Im Kommunalarchiv Herford sind unter dem Stichwort „Zwangsarbeiter“ mehr als 20.000 Dokumente einsehbar, die jedoch sehr unterschiedlichen Kategorien zuzuordnen sind, und für unser Anliegen zunächst auf Transportunterlagen zu reduzieren waren. Diese sind im wesentlichen in den Akten StA II / 1-7 finden. Hieraus ergeben sich insgesamt im Kreis Herford 5181 registrierte Zwangsarbeiter.
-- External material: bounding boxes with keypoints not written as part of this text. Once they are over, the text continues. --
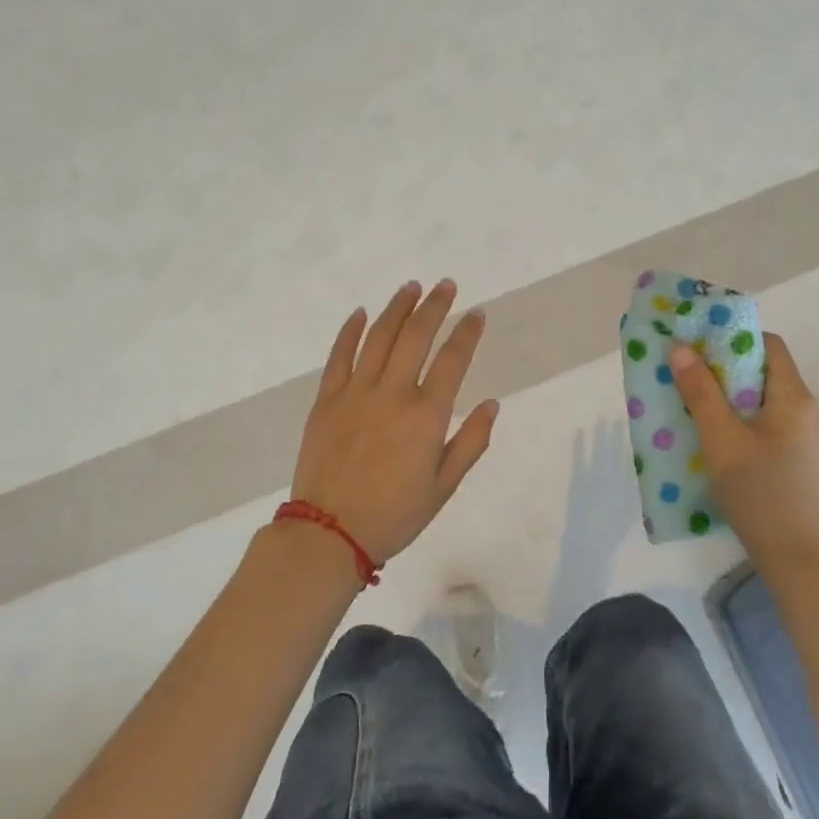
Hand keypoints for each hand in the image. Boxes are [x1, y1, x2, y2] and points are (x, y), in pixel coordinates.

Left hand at [290, 279, 498, 563]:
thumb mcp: (444, 487)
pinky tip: (360, 313)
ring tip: (411, 287)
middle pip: (416, 335)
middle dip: (434, 305)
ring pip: (379, 336)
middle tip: (445, 285)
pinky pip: (339, 355)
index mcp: (426, 415)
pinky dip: (350, 330)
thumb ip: (472, 442)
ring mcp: (356, 392)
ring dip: (397, 308)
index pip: (453, 359)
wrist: (329, 533)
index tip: (476, 313)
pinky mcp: (326, 399)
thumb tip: (492, 404)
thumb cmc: (395, 514)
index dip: (467, 332)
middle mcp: (393, 392)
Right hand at [669, 332, 818, 579]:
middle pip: (764, 373)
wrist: (800, 561)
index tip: (698, 346)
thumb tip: (680, 348)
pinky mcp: (802, 464)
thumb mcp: (721, 440)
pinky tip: (718, 444)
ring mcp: (809, 440)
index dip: (733, 339)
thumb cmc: (760, 493)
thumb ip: (700, 393)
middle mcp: (808, 411)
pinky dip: (743, 424)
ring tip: (695, 410)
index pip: (769, 345)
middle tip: (687, 377)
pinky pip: (769, 428)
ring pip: (764, 404)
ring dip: (731, 400)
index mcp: (794, 397)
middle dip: (724, 371)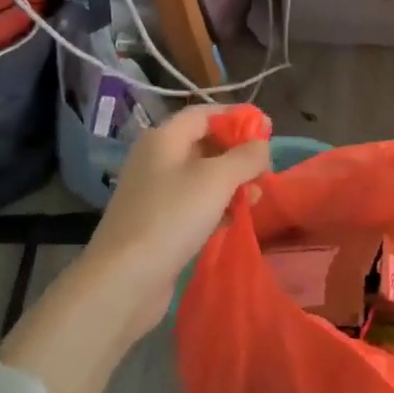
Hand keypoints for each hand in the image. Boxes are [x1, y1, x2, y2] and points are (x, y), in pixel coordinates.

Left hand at [79, 105, 271, 330]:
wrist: (125, 278)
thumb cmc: (172, 217)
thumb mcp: (217, 179)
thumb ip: (245, 157)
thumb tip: (262, 145)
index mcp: (164, 138)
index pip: (205, 114)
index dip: (237, 117)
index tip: (268, 131)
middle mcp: (157, 159)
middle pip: (205, 144)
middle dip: (239, 155)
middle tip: (265, 173)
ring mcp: (156, 192)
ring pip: (203, 176)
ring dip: (233, 183)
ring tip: (256, 200)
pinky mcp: (159, 221)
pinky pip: (195, 203)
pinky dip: (217, 206)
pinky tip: (233, 220)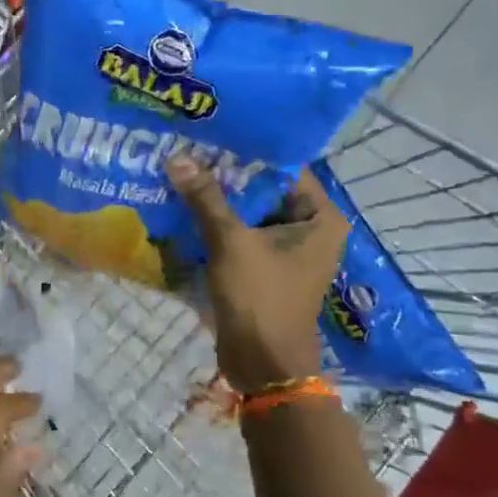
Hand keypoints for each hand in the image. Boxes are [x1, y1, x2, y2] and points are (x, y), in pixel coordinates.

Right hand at [168, 155, 348, 394]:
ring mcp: (287, 250)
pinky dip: (218, 223)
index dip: (248, 150)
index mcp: (319, 217)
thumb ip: (206, 198)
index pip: (284, 167)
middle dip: (227, 174)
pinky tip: (185, 206)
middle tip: (189, 148)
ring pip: (249, 211)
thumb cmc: (259, 298)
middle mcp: (310, 229)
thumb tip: (178, 158)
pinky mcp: (266, 267)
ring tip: (181, 170)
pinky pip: (241, 233)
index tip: (213, 132)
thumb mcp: (230, 242)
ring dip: (219, 198)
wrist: (262, 365)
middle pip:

Als Vergleich die Daten der Veröffentlichung der Forschungsberichte der Geschichtswerkstatt Herford, die hier 5400 Zwangsarbeiter aus dem verwendeten Datenbestand ausweist[v]. Grund für die Differenz können unterschiedliche Datenbestände oder Doppeldokumentationen in den Beständen sein. Wenn man davon ausgeht, dass dieser Tatbestand keinen Einfluß auf die relative Zuordnung von Gruppenschlüsseln hat, sind die folgenden Aufstellung als relevant anzusehen.
2. 2. Verteilung
Aus den Unterlagen geht hervor, dass die Zuweisungen nicht kontinuierlich erfolgten und im Jahr 1942 ein Maximum erreichten. Diese Feststellung ist insofern interessant, als sie die Vermutung nahelegt, dass ein weiter Teil der in Herford eingesetzten Arbeiter nicht zu dem unzweifelbar als „Zwangsarbeiter“ zu bezeichnenden Personenstamm gehört, der nach der Zäsur in der NS-Zwangsarbeiterpolitik 1942 nach Deutschland gekommen ist (wenn auch die reale Situation vor Ort natürlich eindeutigen Zwangscharakter hatte). Für Interessierte hier ein Link auf die verwendete Basis- Datenbank Excel File [Zwangsarbeiter in Herford] mit Auswertungsvarianten. (Diagramm: >Gefangenentransporte von 1940 bis 1946<; Dokument: >Kriegsgefangene< [StA II / 4]).
[...]
[i] Helga Kohne u. Christoph Laue (Hg.), Mariupol - Herford und zurück: Zwangsarbeit und ihre Bewältigung nach 1945, Bielefeld 1995, sowie: Dies. (Hg.), Deckname Genofa. Zwangsarbeit im Raum Herford 1939-1945, Bielefeld 1992.
[ii] (Herbert. Fremdarbeiter 99, 413
[iii] Spoerer, Mark, Zwangsarbeit im Dritten Reich, Verantwortung und Entschädigung, in: GWU 51 (2000), 508-527. Hier S. 511.
[iv] Goeken-Haidl, Ulrike, Repatriierung in den terror? die Rückkehr der sowjetischen Zwangsarbeiter und Kriegsgefangenen in ihre Heimat 1944-1956, in: Dachauer hefte 2000, J. 16, N. 16, S. 190-210, hier S. 200.
[v] Helga Kohne u. Christoph Laue (Hg.), Mariupol - Herford und zurück: Zwangsarbeit und ihre Bewältigung nach 1945, Bielefeld 1995, sowie: Dies. (Hg.), Deckname Genofa. Zwangsarbeit im Raum Herford 1939-1945, Bielefeld 1992.